López Obrador se hizo a sí mismo, y casi podría decirse que a solas. Si no hay padrinos en su biografía, tampoco hay compañeros. Un insumiso no reconoce pares. Idólatra de sí mismo, está convencido de que la solución para México es él. Tiene la convicción de que, para terminar con la corrupción, basta su presencia. Si el presidente es honesto, todos serán honestos, ha dicho. El aura omnipotente del líder transformará mágicamente la realidad. La fe en sí mismo contrasta con la sospecha por todo lo demás: las instituciones son juguetes de la mafia, las leyes son irrelevantes, la sociedad civil es sospechosa. Sólo él y el pueblo que él encarna le merecen confianza. Quienes han hecho a López Obrador han sido sus adversarios. Contra ellos se formó, contra ellos ha crecido. No es extraño que la política sea para él la permanente construcción de adversarios. Mantenerse en pie es pelear. La política no es la plaza de las conciliaciones sino la condensación del conflicto. Al decretar la enemistad, al enlistar los agravios, al enfatizar la amenaza del enemigo, da cuerpo a una legión combatiente. Sus seguidores son mucho más que votantes. No acompañan momentáneamente a un candidato, no buscan acudir una mañana a la urna para poner un lápiz sobre el papel. Son parte de un movimiento social del que no hay precedente en la historia contemporánea de México. Nadie ha cultivado esa lealtad vehemente como lo ha hecho López Obrador.

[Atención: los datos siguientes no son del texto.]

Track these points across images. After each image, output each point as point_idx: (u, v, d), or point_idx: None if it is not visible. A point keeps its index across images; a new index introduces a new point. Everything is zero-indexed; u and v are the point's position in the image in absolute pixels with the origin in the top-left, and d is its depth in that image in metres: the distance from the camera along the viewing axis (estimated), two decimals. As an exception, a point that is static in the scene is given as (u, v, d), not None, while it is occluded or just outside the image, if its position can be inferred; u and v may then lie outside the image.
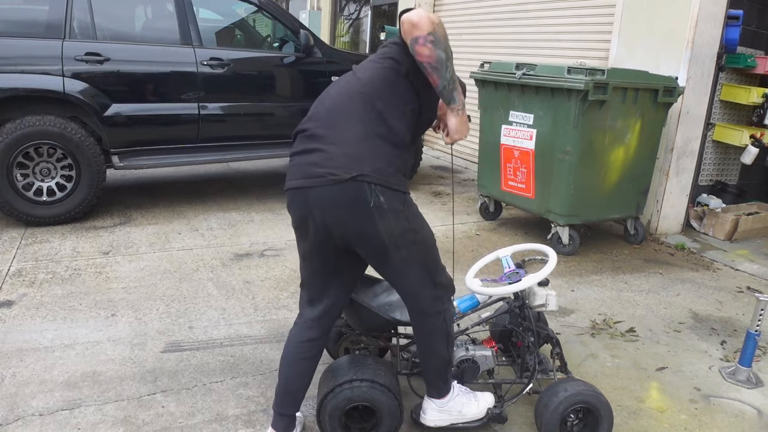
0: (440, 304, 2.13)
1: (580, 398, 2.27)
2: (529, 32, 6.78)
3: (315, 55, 5.46)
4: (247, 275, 3.84)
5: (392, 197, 1.89)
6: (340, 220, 1.90)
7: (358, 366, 2.27)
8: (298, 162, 1.96)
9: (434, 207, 5.64)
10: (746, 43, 5.38)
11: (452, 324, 2.21)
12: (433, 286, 2.08)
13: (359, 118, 1.91)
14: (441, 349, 2.19)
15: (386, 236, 1.92)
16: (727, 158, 5.79)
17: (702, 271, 4.50)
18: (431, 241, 2.06)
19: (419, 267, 2.03)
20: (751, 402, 2.84)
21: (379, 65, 1.99)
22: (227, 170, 6.66)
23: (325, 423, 2.22)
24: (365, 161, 1.86)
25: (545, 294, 2.47)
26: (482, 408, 2.36)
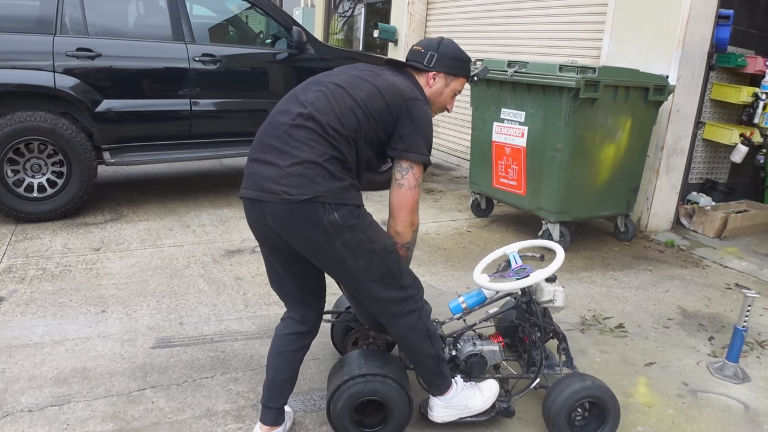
0: (412, 303, 2.16)
1: (589, 392, 2.30)
2: (521, 30, 6.80)
3: (308, 52, 5.46)
4: (238, 271, 3.84)
5: (347, 213, 1.93)
6: (296, 236, 1.96)
7: (370, 361, 2.30)
8: (254, 171, 1.99)
9: (426, 204, 5.65)
10: (736, 42, 5.42)
11: (430, 321, 2.24)
12: (400, 288, 2.12)
13: (315, 139, 1.93)
14: (425, 346, 2.21)
15: (344, 250, 1.96)
16: (717, 156, 5.83)
17: (691, 268, 4.53)
18: (391, 248, 2.08)
19: (382, 273, 2.06)
20: (738, 397, 2.87)
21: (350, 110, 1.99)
22: (219, 167, 6.65)
23: (335, 415, 2.24)
24: (319, 182, 1.89)
25: (552, 290, 2.49)
26: (487, 399, 2.38)
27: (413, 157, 2.04)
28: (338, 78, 2.09)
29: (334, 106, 1.98)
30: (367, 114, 2.00)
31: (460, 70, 2.30)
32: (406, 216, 2.10)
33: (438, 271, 4.06)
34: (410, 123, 2.04)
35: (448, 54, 2.26)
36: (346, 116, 1.97)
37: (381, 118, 2.02)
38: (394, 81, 2.09)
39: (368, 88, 2.03)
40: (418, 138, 2.05)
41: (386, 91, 2.04)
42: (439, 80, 2.27)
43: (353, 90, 2.02)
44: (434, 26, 8.51)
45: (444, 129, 8.26)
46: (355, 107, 1.99)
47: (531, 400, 2.64)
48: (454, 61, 2.27)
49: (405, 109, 2.04)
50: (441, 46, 2.26)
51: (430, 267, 4.13)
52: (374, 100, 2.01)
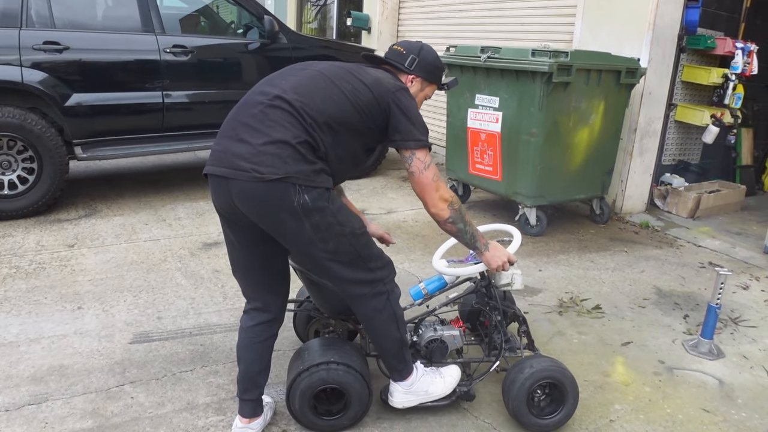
0: (381, 286, 2.17)
1: (546, 374, 2.32)
2: (494, 16, 6.80)
3: (280, 42, 5.41)
4: (215, 264, 3.82)
5: (317, 195, 1.94)
6: (264, 216, 1.95)
7: (332, 349, 2.31)
8: (224, 148, 1.97)
9: (403, 192, 5.66)
10: (706, 24, 5.48)
11: (398, 305, 2.25)
12: (368, 271, 2.14)
13: (291, 121, 1.94)
14: (391, 330, 2.23)
15: (313, 232, 1.97)
16: (689, 138, 5.91)
17: (666, 248, 4.60)
18: (360, 231, 2.11)
19: (350, 256, 2.08)
20: (713, 373, 2.93)
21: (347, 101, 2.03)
22: (194, 159, 6.58)
23: (294, 403, 2.26)
24: (290, 162, 1.89)
25: (510, 273, 2.49)
26: (448, 384, 2.40)
27: (412, 145, 2.10)
28: (321, 67, 2.12)
29: (313, 93, 1.99)
30: (354, 105, 2.03)
31: (435, 77, 2.37)
32: (431, 196, 2.14)
33: (416, 258, 4.08)
34: (401, 113, 2.09)
35: (428, 60, 2.32)
36: (325, 103, 1.99)
37: (369, 110, 2.06)
38: (378, 76, 2.15)
39: (355, 82, 2.07)
40: (411, 127, 2.10)
41: (373, 85, 2.09)
42: (416, 84, 2.33)
43: (339, 80, 2.06)
44: (407, 14, 8.48)
45: (420, 116, 8.25)
46: (339, 97, 2.02)
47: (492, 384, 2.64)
48: (433, 67, 2.34)
49: (393, 101, 2.09)
50: (422, 52, 2.32)
51: (408, 254, 4.14)
52: (362, 93, 2.05)
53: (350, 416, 2.33)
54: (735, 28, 5.87)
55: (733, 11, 5.84)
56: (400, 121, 2.09)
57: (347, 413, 2.32)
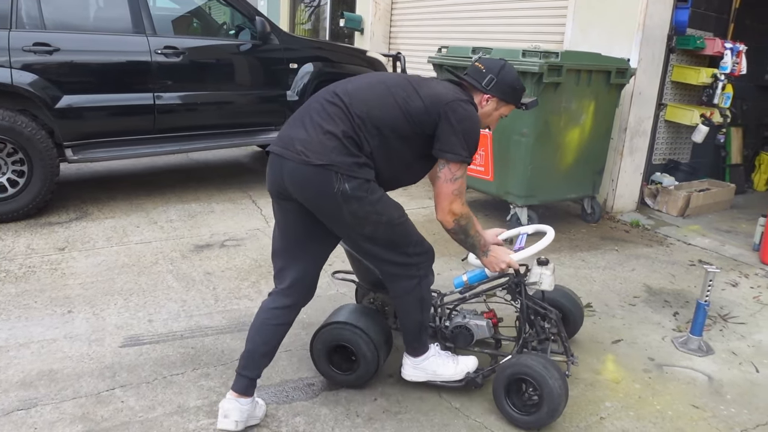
0: (414, 270, 2.34)
1: (519, 369, 2.35)
2: (486, 17, 6.83)
3: (272, 43, 5.41)
4: (207, 266, 3.81)
5: (357, 185, 2.11)
6: (307, 197, 2.16)
7: (356, 314, 2.60)
8: (287, 133, 2.20)
9: (395, 192, 5.63)
10: (695, 25, 5.52)
11: (428, 291, 2.43)
12: (404, 255, 2.30)
13: (342, 117, 2.15)
14: (414, 311, 2.41)
15: (350, 217, 2.16)
16: (678, 137, 5.94)
17: (656, 246, 4.63)
18: (399, 221, 2.25)
19: (386, 242, 2.26)
20: (702, 369, 2.95)
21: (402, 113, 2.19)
22: (186, 161, 6.57)
23: (314, 350, 2.60)
24: (335, 153, 2.09)
25: (539, 272, 2.54)
26: (460, 371, 2.54)
27: (447, 156, 2.22)
28: (386, 76, 2.33)
29: (368, 98, 2.19)
30: (404, 112, 2.18)
31: (513, 98, 2.43)
32: (443, 205, 2.29)
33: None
34: (448, 125, 2.19)
35: (506, 81, 2.38)
36: (376, 108, 2.17)
37: (418, 118, 2.19)
38: (438, 89, 2.26)
39: (411, 91, 2.22)
40: (454, 139, 2.20)
41: (426, 96, 2.21)
42: (491, 103, 2.40)
43: (395, 88, 2.23)
44: (399, 15, 8.50)
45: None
46: (391, 104, 2.19)
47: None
48: (511, 89, 2.40)
49: (443, 112, 2.19)
50: (502, 72, 2.38)
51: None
52: (413, 101, 2.20)
53: (358, 375, 2.56)
54: (724, 28, 5.91)
55: (722, 12, 5.88)
56: (444, 132, 2.21)
57: (355, 372, 2.56)
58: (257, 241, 4.25)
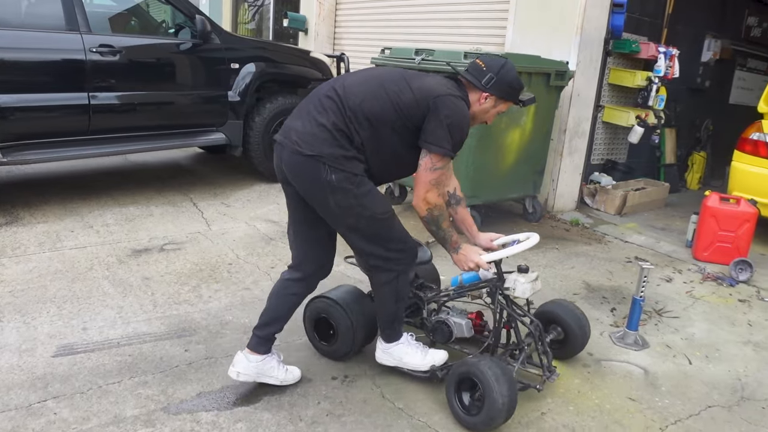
0: (394, 265, 2.45)
1: (470, 370, 2.38)
2: (429, 19, 6.88)
3: (213, 42, 5.30)
4: (145, 271, 3.70)
5: (343, 178, 2.26)
6: (300, 184, 2.35)
7: (343, 293, 2.83)
8: (289, 124, 2.38)
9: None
10: (631, 29, 5.71)
11: (406, 285, 2.55)
12: (385, 249, 2.42)
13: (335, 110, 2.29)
14: (389, 302, 2.55)
15: (336, 207, 2.31)
16: (616, 138, 6.13)
17: (595, 244, 4.76)
18: (382, 216, 2.37)
19: (368, 234, 2.39)
20: (638, 363, 3.05)
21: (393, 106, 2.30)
22: (124, 163, 6.36)
23: (305, 320, 2.91)
24: (325, 145, 2.25)
25: (513, 279, 2.54)
26: (426, 362, 2.63)
27: (431, 148, 2.30)
28: (381, 71, 2.45)
29: (362, 91, 2.31)
30: (393, 104, 2.28)
31: (511, 96, 2.49)
32: (419, 192, 2.35)
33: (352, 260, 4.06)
34: (435, 118, 2.27)
35: (505, 80, 2.43)
36: (368, 101, 2.28)
37: (408, 111, 2.29)
38: (429, 83, 2.35)
39: (403, 85, 2.32)
40: (440, 132, 2.27)
41: (417, 89, 2.30)
42: (490, 101, 2.46)
43: (388, 83, 2.33)
44: (344, 15, 8.48)
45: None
46: (382, 97, 2.29)
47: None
48: (510, 88, 2.46)
49: (433, 105, 2.27)
50: (502, 71, 2.42)
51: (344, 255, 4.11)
52: (404, 94, 2.29)
53: (335, 348, 2.81)
54: (658, 33, 6.13)
55: (656, 17, 6.10)
56: (431, 123, 2.28)
57: (332, 345, 2.80)
58: (198, 245, 4.15)
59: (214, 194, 5.34)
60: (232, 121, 5.43)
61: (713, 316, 3.69)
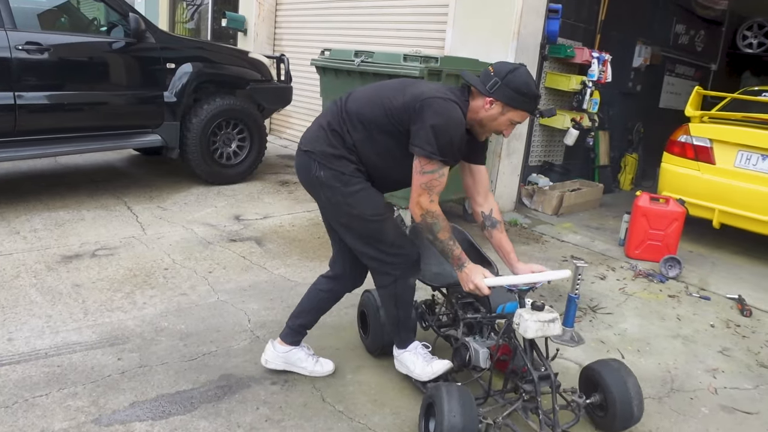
0: (390, 269, 2.45)
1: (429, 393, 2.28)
2: (371, 21, 6.90)
3: (147, 41, 5.15)
4: (76, 278, 3.55)
5: (331, 176, 2.35)
6: (300, 178, 2.49)
7: None
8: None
9: (281, 196, 5.57)
10: (566, 34, 5.87)
11: (406, 291, 2.53)
12: (378, 252, 2.43)
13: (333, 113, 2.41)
14: (390, 306, 2.56)
15: (327, 203, 2.42)
16: (552, 140, 6.29)
17: (533, 244, 4.87)
18: (372, 218, 2.38)
19: (361, 234, 2.42)
20: (574, 358, 3.13)
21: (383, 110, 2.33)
22: (54, 165, 6.11)
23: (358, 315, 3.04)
24: (318, 143, 2.38)
25: (520, 314, 2.29)
26: (426, 373, 2.58)
27: (415, 150, 2.28)
28: (388, 82, 2.49)
29: (361, 97, 2.40)
30: (385, 109, 2.31)
31: (520, 103, 2.33)
32: (413, 195, 2.34)
33: (292, 263, 4.03)
34: (420, 119, 2.25)
35: (511, 85, 2.29)
36: (364, 106, 2.35)
37: (398, 115, 2.30)
38: (423, 88, 2.33)
39: (397, 91, 2.34)
40: (422, 133, 2.24)
41: (409, 93, 2.31)
42: (495, 107, 2.33)
43: (385, 90, 2.39)
44: (284, 16, 8.40)
45: (297, 120, 8.21)
46: (376, 102, 2.34)
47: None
48: (516, 94, 2.30)
49: (418, 108, 2.25)
50: (509, 75, 2.30)
51: (284, 259, 4.08)
52: (395, 100, 2.31)
53: (369, 342, 2.93)
54: (591, 38, 6.33)
55: (590, 23, 6.30)
56: (416, 125, 2.27)
57: (368, 339, 2.93)
58: (132, 249, 4.02)
59: (149, 197, 5.19)
60: (168, 123, 5.29)
61: (644, 311, 3.82)
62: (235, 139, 5.75)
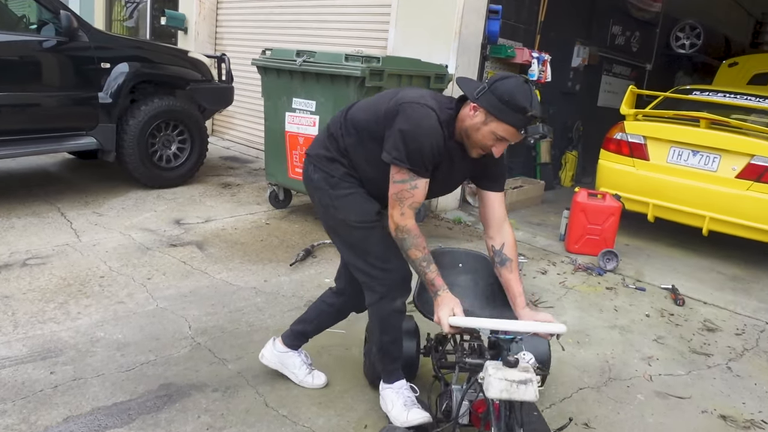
0: (376, 284, 2.30)
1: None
2: (313, 20, 6.85)
3: (80, 40, 4.95)
4: (5, 289, 3.39)
5: (322, 177, 2.33)
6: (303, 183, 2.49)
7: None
8: None
9: (223, 199, 5.47)
10: (506, 35, 5.96)
11: (391, 315, 2.34)
12: (364, 263, 2.31)
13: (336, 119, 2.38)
14: (376, 329, 2.41)
15: (319, 205, 2.40)
16: (495, 138, 6.37)
17: (476, 241, 4.93)
18: (356, 224, 2.28)
19: (346, 241, 2.36)
20: (516, 355, 3.17)
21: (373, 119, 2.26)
22: (-17, 171, 5.83)
23: None
24: (317, 146, 2.40)
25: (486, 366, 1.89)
26: (401, 419, 2.34)
27: (384, 156, 2.18)
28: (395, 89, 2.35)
29: (363, 103, 2.37)
30: (375, 114, 2.24)
31: (503, 114, 2.07)
32: (389, 209, 2.22)
33: (235, 267, 3.96)
34: (392, 125, 2.16)
35: (496, 92, 2.07)
36: (361, 112, 2.31)
37: (383, 121, 2.20)
38: (410, 92, 2.22)
39: (390, 95, 2.25)
40: (392, 138, 2.15)
41: (394, 98, 2.21)
42: (479, 115, 2.11)
43: (383, 96, 2.31)
44: (226, 15, 8.26)
45: (240, 120, 8.09)
46: (372, 108, 2.28)
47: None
48: (500, 102, 2.06)
49: (394, 112, 2.16)
50: (497, 83, 2.09)
51: (226, 263, 4.00)
52: (383, 104, 2.24)
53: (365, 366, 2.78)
54: (531, 39, 6.45)
55: (530, 24, 6.42)
56: (389, 131, 2.17)
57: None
58: (66, 258, 3.87)
59: (85, 203, 5.01)
60: (103, 125, 5.11)
61: (584, 303, 3.93)
62: (174, 141, 5.61)
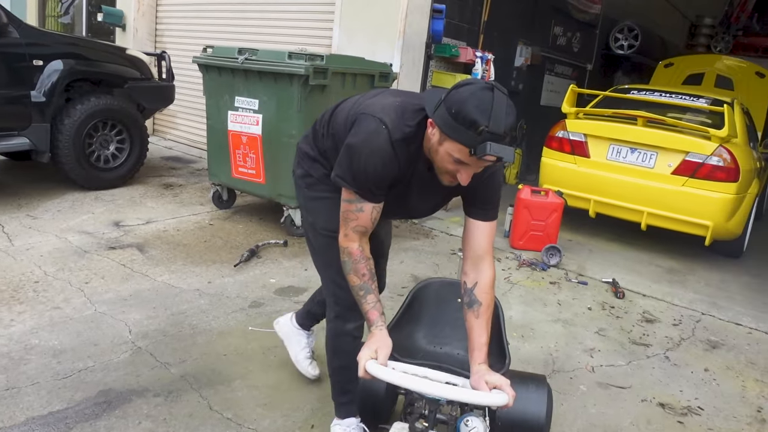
0: (332, 300, 2.20)
1: None
2: (256, 18, 6.77)
3: (10, 36, 4.75)
4: (-70, 296, 3.23)
5: (300, 174, 2.25)
6: None
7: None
8: None
9: (165, 200, 5.33)
10: (450, 34, 6.03)
11: (344, 340, 2.19)
12: (326, 273, 2.22)
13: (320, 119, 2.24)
14: (328, 351, 2.27)
15: (299, 200, 2.30)
16: (440, 137, 6.43)
17: (422, 239, 4.97)
18: (321, 231, 2.16)
19: (312, 245, 2.27)
20: (462, 350, 3.21)
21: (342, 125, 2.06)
22: None
23: None
24: (304, 140, 2.30)
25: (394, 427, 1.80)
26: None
27: (332, 173, 1.99)
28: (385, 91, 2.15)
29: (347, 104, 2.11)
30: (346, 122, 2.00)
31: (453, 131, 1.67)
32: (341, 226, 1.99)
33: (177, 269, 3.86)
34: (345, 137, 1.94)
35: (448, 103, 1.68)
36: (340, 113, 2.09)
37: (347, 126, 1.97)
38: (378, 100, 1.97)
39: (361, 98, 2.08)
40: (341, 153, 1.92)
41: (359, 103, 2.02)
42: (435, 133, 1.75)
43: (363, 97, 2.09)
44: (166, 11, 8.07)
45: (182, 120, 7.92)
46: (344, 113, 2.06)
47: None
48: (449, 116, 1.67)
49: (351, 121, 1.96)
50: (453, 90, 1.71)
51: (168, 266, 3.90)
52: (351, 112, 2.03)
53: None
54: (475, 39, 6.54)
55: (473, 24, 6.50)
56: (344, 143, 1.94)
57: None
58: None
59: (18, 206, 4.80)
60: (36, 124, 4.91)
61: (528, 298, 4.01)
62: (113, 140, 5.44)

Llamando a lo que él llama la Cuarta Transformación de México se esculpe una escultura del tamaño de la del padre de la patria (Hidalgo) del creador del Estado laico (Juárez) y del mártir de la democracia (Madero). Pero ese deseo de gloria parece atemperado en su tercer intento por la presidencia por un plomo pragmático. López Obrador será un populista de manual pero es también un político pragmático. Como alcalde de la Ciudad de México no fue un radical. Encabezó un moderado gobierno de izquierda. Mantuvo un diálogo fluido y fructífero con los empresarios de la capital. Su gobierno fue eficaz, opaco, disciplinado. El equipo que se ha adelantado a nombrar como parte de su gabinete tiene ese perfil. No hay asomo alguno de radicalismo sino, por el contrario, gestos visibles de moderación. En ocasiones ha dejado entrever que la gran reforma debe ser, en realidad, una recuperación de la modestia. El renacimiento del país, ha dicho citando a Francisco J. Múgica, surgirá “de la simple moralidad y de algunas pequeñas reformas”.

Se le acusó de ser el gran peligro para México. Después de doce años de sangre y mugre, de violencia y corrupción, es claro que para los electores mexicanos no hay mayor peligro que la continuidad de lo existente. Por eso hay que decir que el terremoto que provocará la victoria de López Obrador será el gran desafío de México. A todos pondrá a prueba.

(*) Jesús Silva-Herzog Márquez es analista político y profesor del Tecnológico de Monterrey.